Task to carry out: Look through the material below. Copy each line that contains the string "Unidos".

═════ Records supplied

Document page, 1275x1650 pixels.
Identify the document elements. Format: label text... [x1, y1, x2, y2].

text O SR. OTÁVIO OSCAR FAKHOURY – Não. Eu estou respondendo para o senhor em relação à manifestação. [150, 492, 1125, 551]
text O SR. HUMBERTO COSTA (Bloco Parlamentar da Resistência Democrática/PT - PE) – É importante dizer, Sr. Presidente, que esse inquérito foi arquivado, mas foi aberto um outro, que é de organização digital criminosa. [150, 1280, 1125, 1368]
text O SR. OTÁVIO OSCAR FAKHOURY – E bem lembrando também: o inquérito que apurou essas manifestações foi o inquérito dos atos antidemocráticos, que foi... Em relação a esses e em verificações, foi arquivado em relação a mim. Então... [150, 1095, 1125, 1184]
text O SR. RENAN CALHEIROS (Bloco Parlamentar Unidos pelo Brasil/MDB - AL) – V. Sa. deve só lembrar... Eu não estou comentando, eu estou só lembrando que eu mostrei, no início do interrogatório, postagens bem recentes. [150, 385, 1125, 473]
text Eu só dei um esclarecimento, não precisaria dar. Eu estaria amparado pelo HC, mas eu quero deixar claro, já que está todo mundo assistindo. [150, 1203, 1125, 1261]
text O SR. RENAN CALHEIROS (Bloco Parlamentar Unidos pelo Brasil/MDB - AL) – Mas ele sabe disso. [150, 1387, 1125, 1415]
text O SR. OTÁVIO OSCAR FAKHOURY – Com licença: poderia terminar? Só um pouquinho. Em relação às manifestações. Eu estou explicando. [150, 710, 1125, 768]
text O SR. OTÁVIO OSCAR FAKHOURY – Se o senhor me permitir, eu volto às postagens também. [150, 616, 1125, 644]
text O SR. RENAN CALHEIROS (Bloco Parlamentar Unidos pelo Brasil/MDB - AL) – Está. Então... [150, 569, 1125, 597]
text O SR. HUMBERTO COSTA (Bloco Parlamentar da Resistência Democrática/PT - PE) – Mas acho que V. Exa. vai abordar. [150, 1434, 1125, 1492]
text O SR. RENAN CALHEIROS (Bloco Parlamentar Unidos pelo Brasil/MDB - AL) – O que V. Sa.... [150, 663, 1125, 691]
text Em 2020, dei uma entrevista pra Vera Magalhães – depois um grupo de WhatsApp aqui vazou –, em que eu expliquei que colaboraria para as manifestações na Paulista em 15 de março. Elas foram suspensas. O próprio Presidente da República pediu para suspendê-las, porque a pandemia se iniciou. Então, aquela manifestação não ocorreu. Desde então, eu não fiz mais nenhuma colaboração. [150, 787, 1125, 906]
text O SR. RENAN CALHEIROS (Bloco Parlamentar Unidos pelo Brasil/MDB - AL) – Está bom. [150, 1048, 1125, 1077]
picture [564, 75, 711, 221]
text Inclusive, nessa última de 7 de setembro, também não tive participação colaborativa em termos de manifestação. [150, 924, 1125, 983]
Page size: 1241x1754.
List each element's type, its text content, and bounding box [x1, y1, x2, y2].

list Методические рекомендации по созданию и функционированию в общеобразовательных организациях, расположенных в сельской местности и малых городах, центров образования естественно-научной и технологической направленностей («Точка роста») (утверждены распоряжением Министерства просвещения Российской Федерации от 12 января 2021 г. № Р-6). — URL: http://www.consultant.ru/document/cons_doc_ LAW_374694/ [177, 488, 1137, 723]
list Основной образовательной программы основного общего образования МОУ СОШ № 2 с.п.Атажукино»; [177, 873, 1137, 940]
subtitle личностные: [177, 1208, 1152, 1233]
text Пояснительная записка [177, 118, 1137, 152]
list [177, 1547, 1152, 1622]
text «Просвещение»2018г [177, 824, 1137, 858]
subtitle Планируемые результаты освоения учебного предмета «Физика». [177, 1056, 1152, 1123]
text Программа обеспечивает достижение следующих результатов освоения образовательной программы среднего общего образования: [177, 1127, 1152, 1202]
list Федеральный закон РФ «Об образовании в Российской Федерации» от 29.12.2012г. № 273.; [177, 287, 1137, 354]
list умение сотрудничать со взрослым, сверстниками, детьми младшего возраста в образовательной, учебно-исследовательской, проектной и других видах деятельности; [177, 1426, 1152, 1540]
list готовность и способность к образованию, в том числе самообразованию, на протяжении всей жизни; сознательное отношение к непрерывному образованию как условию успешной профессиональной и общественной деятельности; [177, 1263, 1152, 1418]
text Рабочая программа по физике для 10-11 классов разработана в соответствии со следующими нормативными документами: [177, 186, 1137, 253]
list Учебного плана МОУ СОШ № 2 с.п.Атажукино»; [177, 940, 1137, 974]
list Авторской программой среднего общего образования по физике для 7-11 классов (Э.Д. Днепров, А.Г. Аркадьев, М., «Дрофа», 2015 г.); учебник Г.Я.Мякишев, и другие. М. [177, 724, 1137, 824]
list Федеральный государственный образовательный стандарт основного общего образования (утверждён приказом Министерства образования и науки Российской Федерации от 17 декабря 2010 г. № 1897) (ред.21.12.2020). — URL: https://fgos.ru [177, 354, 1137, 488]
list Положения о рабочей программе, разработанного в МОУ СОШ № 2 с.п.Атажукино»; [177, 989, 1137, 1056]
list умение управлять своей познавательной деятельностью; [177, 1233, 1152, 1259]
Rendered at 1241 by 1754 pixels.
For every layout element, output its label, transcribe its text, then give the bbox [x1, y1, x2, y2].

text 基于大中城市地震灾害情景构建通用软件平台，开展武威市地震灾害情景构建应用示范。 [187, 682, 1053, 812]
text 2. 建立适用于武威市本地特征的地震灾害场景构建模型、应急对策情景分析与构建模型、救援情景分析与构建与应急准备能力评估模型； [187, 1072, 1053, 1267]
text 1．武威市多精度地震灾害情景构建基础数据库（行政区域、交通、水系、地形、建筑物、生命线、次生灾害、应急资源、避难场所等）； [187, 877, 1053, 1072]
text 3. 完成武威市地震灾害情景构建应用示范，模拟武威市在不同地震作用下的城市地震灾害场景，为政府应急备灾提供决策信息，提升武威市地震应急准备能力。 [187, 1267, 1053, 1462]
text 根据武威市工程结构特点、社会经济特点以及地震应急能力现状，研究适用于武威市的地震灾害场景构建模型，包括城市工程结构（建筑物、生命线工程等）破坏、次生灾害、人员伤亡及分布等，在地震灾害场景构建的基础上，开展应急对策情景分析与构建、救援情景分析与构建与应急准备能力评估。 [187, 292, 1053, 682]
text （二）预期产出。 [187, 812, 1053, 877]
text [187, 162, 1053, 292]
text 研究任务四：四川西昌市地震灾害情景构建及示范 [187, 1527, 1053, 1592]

══════════

Result of this task:
text O SR. RENAN CALHEIROS (Bloco Parlamentar Unidos pelo Brasil/MDB - AL) – V. Sa. deve só lembrar... Eu não estou comentando, eu estou só lembrando que eu mostrei, no início do interrogatório, postagens bem recentes. [150, 385, 1125, 473]
text O SR. RENAN CALHEIROS (Bloco Parlamentar Unidos pelo Brasil/MDB - AL) – Mas ele sabe disso. [150, 1387, 1125, 1415]
text O SR. RENAN CALHEIROS (Bloco Parlamentar Unidos pelo Brasil/MDB - AL) – Está. Então... [150, 569, 1125, 597]
text O SR. RENAN CALHEIROS (Bloco Parlamentar Unidos pelo Brasil/MDB - AL) – O que V. Sa.... [150, 663, 1125, 691]
text O SR. RENAN CALHEIROS (Bloco Parlamentar Unidos pelo Brasil/MDB - AL) – Está bom. [150, 1048, 1125, 1077]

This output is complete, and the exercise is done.